EDITORIAL ENERO 2021

Los niños, niñas y adolescentes no pueden seguir esperando

Por David Órdenes

No hay peor abandono de deberes que las niñeces y adolescencia no tengan una LEY DE GARANTIA DE SUS DERECHOS acorde a la Convención Internacional de los Derechos de los niños y niñas.
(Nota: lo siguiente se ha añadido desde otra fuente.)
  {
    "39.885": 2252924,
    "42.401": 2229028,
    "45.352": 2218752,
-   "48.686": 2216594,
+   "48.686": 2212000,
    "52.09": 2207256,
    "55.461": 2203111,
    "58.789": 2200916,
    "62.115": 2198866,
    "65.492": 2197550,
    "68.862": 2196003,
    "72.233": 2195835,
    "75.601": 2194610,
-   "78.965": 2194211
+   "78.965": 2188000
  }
Firmada por el Estado de Chile hace 31 años.

No hay peor abandono de deberes, que el poder tanto legislativo como el ejecutivo no tenga escucha de lo que el Comité de los Derechos del niño ha evaluado de la aplicación de la Convención del niño en Chile; “hace 40 años que se vulnera desde el Estado” a los niños y niñas que están en el SENAME.

No hay peor abandono de deberes, cuando se sigue vulnerando a los niños y niñas que viven en las comunidades Mapuche, sin respeto a ningún protocolo de parte de las policías.
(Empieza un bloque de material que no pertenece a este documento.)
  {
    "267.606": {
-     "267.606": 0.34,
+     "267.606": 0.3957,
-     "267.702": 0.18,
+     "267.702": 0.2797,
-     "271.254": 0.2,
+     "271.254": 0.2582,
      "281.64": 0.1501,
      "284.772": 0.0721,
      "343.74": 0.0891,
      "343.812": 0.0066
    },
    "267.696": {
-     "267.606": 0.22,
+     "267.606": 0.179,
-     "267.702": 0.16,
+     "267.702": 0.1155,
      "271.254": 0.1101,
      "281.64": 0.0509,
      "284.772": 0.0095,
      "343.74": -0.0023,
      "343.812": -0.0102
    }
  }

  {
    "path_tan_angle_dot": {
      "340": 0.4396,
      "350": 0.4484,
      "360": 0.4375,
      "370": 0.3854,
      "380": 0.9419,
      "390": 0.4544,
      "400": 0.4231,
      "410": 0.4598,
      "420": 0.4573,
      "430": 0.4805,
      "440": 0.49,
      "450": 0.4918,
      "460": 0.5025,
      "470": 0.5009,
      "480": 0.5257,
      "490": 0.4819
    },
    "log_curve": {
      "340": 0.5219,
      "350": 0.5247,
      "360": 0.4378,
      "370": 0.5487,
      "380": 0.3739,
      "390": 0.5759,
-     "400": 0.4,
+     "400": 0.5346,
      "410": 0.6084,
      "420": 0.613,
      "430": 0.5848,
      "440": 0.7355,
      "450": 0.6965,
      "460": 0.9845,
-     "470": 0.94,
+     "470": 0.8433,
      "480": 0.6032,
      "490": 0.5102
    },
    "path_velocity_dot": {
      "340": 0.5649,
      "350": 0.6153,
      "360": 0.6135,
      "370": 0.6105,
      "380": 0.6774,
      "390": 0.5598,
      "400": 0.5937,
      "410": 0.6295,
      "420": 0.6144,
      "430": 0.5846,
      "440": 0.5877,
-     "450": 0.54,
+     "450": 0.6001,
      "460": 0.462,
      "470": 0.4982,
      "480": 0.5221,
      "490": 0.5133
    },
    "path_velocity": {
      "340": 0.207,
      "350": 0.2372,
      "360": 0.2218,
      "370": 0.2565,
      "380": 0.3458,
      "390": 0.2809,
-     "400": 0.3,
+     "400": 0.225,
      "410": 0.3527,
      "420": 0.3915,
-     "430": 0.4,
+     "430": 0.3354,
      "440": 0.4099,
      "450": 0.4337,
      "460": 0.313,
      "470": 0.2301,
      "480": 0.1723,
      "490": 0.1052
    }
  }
No hay peor abandono de deberes cuando no se toman las medidas necesarias para promover los derechos de niños, niñas y adolescentes en sus territorios y comunidades, manteniendo la desigualdad, en contextos donde la inseguridad, las balaceras siguen marcando la televisión y el rol de la subsecretaria de prevención del Delito y no así las fortalezas, las capacidades y el protagonismo de niños, niñas y adolescentes.

Tenemos constancia de que la Defensoría de la Niñez, ha relevado el protagonismo de las niñeces y adolescencias conformando un consejo de ellos y ellas; de enfrentar con los niños y niñas la situación de Quintero y Puchuncaví por las contaminaciones que aún continúan; por aportar a los adolescentes y jóvenes que han sido parte del estallido social. Esto es cumplir con el mandato de una defensoría.

Los diputados que han presentado acusación a la Defensora de la Niñez, Patricia Muñoz, les impacta que se cumpla el mandato que tiene una defensoría, que se reconozca en la práctica la actoría de niños, niñas y adolescentes, en contextos donde ellos y ellas han tenido un rol relevante de transformaciones sociales que desequilibran el poder y los intereses de un modelo neoliberal y los que están usufructuando de ello.